• DIRECTIVE:
What lines in the listing include "wireless"? Return a copy of each.

• EXTRACTED INFORMATION:
- - - -
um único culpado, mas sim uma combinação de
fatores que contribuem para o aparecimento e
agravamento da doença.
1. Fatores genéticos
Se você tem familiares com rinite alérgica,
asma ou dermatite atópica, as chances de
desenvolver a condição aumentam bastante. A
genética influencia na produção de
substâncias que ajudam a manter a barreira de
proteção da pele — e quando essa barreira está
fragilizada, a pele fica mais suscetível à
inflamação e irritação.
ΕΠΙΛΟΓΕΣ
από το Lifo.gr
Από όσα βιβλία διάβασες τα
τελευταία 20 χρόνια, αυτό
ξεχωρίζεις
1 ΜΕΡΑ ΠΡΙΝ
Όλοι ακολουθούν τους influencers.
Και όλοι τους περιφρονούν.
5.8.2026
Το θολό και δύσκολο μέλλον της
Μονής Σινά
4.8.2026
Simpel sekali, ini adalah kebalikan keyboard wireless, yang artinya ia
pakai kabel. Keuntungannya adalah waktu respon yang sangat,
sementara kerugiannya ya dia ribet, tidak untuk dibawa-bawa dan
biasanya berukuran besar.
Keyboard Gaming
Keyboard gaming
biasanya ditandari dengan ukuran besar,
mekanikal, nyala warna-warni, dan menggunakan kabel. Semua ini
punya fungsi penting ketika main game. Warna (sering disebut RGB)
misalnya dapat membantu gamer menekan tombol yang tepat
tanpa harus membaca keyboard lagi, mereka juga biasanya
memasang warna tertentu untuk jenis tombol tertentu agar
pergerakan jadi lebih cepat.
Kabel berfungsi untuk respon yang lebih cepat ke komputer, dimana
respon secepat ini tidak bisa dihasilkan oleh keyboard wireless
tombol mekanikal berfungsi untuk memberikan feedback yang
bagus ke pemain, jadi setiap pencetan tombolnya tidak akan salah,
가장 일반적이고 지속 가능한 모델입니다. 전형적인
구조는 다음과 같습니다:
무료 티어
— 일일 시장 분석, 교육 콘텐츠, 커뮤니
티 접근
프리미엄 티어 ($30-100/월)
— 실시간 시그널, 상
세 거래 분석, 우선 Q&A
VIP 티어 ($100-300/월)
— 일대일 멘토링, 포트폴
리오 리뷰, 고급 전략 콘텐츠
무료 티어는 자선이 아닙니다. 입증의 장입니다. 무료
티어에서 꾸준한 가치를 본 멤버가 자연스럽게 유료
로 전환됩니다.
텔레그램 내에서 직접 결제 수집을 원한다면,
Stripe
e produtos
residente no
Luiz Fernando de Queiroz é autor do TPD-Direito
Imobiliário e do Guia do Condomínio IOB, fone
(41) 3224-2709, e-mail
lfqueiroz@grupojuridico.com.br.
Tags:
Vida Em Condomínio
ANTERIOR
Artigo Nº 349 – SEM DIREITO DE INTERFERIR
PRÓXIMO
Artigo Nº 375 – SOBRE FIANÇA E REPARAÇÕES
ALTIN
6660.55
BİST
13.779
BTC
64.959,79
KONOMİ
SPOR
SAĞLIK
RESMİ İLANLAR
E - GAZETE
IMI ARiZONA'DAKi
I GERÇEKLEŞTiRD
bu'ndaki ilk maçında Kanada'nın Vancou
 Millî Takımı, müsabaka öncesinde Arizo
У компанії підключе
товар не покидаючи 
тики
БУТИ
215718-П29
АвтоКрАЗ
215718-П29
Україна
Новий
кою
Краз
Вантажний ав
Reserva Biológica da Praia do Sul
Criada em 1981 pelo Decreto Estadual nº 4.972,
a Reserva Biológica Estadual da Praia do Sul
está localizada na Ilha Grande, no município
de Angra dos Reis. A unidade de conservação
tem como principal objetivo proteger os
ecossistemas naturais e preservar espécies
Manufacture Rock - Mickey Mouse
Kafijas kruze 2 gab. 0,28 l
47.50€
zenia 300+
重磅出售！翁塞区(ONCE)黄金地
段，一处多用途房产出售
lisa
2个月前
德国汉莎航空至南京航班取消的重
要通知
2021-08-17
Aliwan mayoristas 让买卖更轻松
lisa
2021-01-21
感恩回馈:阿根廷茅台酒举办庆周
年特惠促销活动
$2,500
- - - -
• TASK SOLUTION:
Simpel sekali, ini adalah kebalikan keyboard wireless, yang artinya ia
respon secepat ini tidak bisa dihasilkan oleh keyboard wireless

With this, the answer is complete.